▶ Action item
Below are the records; copy each line in them that holds the word "Courtyard".

Stored dataset items
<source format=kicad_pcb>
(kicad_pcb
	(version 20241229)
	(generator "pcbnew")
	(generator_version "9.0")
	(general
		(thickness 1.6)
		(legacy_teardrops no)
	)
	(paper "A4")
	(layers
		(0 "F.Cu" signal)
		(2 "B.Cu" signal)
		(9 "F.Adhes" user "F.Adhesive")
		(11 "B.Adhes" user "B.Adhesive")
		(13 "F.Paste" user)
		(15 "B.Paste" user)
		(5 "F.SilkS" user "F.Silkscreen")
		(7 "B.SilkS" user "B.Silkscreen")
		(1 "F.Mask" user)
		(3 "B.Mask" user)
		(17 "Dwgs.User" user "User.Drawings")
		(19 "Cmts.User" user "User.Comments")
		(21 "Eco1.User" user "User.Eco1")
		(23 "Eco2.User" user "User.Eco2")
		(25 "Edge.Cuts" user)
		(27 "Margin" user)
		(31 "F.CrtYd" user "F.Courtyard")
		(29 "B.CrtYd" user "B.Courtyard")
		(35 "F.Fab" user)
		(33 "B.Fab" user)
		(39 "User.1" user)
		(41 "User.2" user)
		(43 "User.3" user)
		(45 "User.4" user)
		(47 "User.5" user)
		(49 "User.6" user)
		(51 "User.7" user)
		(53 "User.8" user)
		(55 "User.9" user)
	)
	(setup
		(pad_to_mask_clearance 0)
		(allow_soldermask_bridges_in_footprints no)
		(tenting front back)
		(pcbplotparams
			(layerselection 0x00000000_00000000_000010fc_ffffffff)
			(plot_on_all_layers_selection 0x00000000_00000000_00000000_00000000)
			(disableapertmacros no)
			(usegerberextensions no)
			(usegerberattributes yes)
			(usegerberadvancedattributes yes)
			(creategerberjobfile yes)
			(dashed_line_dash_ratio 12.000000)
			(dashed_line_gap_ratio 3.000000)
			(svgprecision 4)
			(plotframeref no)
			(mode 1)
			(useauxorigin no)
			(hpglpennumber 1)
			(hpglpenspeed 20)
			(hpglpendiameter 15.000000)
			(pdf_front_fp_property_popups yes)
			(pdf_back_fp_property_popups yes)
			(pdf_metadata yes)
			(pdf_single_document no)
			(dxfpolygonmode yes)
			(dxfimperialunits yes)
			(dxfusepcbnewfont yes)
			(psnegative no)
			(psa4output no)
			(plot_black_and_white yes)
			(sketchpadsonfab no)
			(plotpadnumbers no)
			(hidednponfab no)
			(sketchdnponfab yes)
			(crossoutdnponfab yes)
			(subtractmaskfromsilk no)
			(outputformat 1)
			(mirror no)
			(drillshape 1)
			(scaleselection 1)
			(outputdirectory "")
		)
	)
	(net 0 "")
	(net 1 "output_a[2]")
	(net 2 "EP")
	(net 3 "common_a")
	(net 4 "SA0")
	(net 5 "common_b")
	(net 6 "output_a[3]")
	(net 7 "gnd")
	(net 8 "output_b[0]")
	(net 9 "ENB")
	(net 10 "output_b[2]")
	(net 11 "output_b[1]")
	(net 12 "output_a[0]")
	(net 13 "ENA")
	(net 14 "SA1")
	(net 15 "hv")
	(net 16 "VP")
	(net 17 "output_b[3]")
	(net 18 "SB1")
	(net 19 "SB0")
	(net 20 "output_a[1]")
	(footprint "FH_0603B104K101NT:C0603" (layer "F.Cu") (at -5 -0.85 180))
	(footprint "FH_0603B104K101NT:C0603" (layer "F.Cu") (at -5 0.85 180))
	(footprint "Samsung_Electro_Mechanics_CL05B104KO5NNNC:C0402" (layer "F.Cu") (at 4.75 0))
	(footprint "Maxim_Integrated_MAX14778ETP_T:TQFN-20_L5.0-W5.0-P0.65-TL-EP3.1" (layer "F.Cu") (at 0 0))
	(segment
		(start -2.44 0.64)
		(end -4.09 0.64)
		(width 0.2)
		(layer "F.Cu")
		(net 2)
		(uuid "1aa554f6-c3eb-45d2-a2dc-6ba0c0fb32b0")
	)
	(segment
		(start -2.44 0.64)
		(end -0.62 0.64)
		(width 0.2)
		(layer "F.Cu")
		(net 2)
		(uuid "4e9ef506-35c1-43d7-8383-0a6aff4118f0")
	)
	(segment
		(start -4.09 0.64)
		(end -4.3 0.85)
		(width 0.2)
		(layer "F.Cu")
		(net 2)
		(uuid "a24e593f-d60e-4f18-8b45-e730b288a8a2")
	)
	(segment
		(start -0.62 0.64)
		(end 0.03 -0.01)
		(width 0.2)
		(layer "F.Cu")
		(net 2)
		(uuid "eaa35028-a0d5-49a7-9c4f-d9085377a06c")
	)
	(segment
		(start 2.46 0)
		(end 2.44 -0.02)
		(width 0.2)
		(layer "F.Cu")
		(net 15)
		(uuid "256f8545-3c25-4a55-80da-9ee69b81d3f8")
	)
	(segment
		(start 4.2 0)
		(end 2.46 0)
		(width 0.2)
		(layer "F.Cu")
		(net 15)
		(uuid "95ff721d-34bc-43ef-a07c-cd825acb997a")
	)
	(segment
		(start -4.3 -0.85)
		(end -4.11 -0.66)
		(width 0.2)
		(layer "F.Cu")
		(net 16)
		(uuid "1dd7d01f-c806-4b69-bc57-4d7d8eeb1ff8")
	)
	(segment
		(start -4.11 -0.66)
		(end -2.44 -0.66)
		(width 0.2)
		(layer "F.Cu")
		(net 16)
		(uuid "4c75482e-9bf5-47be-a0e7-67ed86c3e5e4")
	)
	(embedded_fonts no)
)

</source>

--

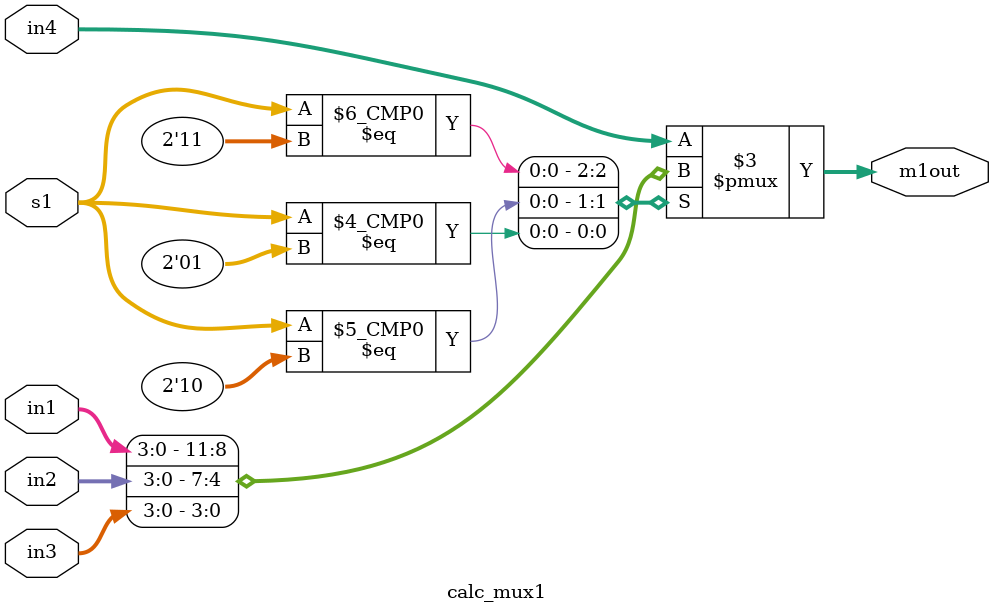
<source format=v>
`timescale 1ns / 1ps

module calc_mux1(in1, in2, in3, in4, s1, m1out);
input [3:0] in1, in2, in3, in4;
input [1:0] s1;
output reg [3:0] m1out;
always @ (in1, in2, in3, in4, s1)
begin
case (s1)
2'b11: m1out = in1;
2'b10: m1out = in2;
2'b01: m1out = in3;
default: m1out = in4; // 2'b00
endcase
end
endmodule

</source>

▶ Task result
		(31 "F.CrtYd" user "F.Courtyard")
		(29 "B.CrtYd" user "B.Courtyard")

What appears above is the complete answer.